Quella “vacanza” è stata la mia goccia che ha fatto traboccare il vaso. Ho cominciato a parlare con Arturo della necessità di cambiare le regole del gioco. Perché doveva sobbarcarsi tutto il lavoro mentre Leonardo viveva come un principe? Il fratello minore non poteva fare qualcosa? I genitori aspettavano mesi che noi arrivassimo per sistemare il pollaio o ridipingere il cancello, anche se molte cose le poteva fare il suocero. Ma Teresa non permetteva che il suo prezioso Leonardo venisse toccato—lui era lo “studioso”, non poteva essere disturbato.
Fortunatamente, Arturo ha riflettuto. Per la prima volta ha guardato la situazione dall’esterno e ha capito che lo stavano sfruttando. Ha concordato: bastava fare da manodopera gratuita. Abbiamo deciso di non cedere più alle pressioni. Durante le feste di maggio, nonostante le insistenze della suocera, non siamo andati. E nemmeno alle altre feste. E quando abbiamo avuto l’opportunità di fare una vera vacanza—con il mare, il sole e la libertà—l’abbiamo comunicato alla famiglia. Teresa è esplosa. Ha urlato al telefono che eravamo obbligati ad andare, che avevano bisogno di aiuto. Arturo, con calma, le ha chiesto di che tipo. Sapevano già che volevano ristrutturare la casa—e ovviamente contavano su di noi.
A quel punto, mio marito non ha retto. Ha detto chiaramente alla madre: «Hai un altro figlio. Forse è ora che si dia da fare anche lui?» La suocera ha provato a ribattere che Leonardo era occupato con gli studi, che non aveva tempo. Ma Arturo le ha ricordato che lui, da studente, aveva lavorato per la famiglia perché “il fratello era piccolo”. E ora? Ora Leonardo era adulto, ma ancora intoccabile. «Mamma, hai due figli—ha detto prima di riattaccare—ma sembra che uno sia tuo e l’altro no».
Non è passato nemmeno un minuto prima che Teresa mi chiamasse. La sua voce tremava di rabbia. Mi ha accusata di aver aizzato Arturo contro la famiglia, di avergli avvelenato il cuore, di averlo allontanato dai suoi.
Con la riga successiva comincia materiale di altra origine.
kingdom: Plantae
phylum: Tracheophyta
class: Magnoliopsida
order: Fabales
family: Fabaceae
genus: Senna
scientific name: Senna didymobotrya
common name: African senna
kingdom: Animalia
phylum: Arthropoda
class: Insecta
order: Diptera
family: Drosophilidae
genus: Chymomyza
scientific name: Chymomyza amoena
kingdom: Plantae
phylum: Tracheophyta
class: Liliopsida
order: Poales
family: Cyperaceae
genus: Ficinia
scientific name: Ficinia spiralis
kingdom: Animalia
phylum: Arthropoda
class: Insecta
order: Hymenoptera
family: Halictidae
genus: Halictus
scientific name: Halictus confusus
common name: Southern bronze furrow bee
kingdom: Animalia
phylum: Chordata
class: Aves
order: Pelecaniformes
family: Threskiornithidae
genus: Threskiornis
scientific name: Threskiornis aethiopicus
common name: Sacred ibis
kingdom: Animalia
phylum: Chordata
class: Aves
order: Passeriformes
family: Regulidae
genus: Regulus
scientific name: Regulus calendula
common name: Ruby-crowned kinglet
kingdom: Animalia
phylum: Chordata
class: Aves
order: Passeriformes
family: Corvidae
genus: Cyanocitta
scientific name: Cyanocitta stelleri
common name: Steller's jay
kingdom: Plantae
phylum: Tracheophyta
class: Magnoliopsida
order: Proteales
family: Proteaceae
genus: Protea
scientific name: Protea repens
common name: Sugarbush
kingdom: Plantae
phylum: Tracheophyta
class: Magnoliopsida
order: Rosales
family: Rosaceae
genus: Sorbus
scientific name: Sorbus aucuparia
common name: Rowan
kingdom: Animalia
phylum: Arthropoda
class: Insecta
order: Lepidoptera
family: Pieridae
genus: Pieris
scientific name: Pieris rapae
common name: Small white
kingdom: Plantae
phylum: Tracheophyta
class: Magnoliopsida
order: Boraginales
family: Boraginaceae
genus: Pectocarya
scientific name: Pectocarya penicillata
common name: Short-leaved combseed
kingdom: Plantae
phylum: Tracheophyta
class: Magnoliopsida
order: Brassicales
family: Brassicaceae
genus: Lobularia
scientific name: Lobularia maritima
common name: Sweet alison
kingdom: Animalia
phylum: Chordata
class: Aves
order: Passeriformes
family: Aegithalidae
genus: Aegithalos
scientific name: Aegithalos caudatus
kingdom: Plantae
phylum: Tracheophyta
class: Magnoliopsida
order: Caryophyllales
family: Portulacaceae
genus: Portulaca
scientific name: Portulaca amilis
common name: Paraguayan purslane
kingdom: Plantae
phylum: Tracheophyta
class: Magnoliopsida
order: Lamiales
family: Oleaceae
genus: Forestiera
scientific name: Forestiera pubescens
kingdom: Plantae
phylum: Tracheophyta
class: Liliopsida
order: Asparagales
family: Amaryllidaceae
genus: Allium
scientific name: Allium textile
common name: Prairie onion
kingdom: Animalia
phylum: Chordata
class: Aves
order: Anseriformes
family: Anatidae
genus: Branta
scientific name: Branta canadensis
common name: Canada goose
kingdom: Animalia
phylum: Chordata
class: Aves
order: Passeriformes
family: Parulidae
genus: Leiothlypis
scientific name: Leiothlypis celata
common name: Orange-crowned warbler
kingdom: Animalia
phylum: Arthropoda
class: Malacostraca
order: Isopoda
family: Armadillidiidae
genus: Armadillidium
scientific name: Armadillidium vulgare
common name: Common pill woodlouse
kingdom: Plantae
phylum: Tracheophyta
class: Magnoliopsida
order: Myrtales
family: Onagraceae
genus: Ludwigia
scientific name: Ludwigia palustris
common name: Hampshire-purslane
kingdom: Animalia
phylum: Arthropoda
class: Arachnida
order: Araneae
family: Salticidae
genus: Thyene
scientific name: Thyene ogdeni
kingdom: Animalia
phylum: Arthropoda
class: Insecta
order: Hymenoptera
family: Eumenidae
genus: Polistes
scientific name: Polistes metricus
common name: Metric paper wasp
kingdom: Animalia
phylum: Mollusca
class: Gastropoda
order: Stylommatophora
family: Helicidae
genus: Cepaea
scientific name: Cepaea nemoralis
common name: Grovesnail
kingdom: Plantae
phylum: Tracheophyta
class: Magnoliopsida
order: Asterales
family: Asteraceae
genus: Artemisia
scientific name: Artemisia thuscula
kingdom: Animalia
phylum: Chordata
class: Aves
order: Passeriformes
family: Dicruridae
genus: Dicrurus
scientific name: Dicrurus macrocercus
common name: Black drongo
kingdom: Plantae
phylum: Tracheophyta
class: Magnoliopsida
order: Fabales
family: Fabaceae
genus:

Ho ascoltato la valanga di accuse per qualche secondo, poi ho bloccato il suo numero in silenzio. E sapete una cosa? Non me ne pento affatto.
Se Arturo fosse stato figlio unico, sarei stata la prima a insistere perché aiutasse i genitori. Ma quando in una famiglia ci sono due figli, e uno vive come un re e l’altro come un servo, è ingiusto. Non voglio che mio marito si senta un estraneo nella sua stessa famiglia. E se per questo devo mettere fine al rapporto con la suocera, lo farò. La nostra vita non è proprietà loro. E finalmente, abbiamo scelto noi stessi.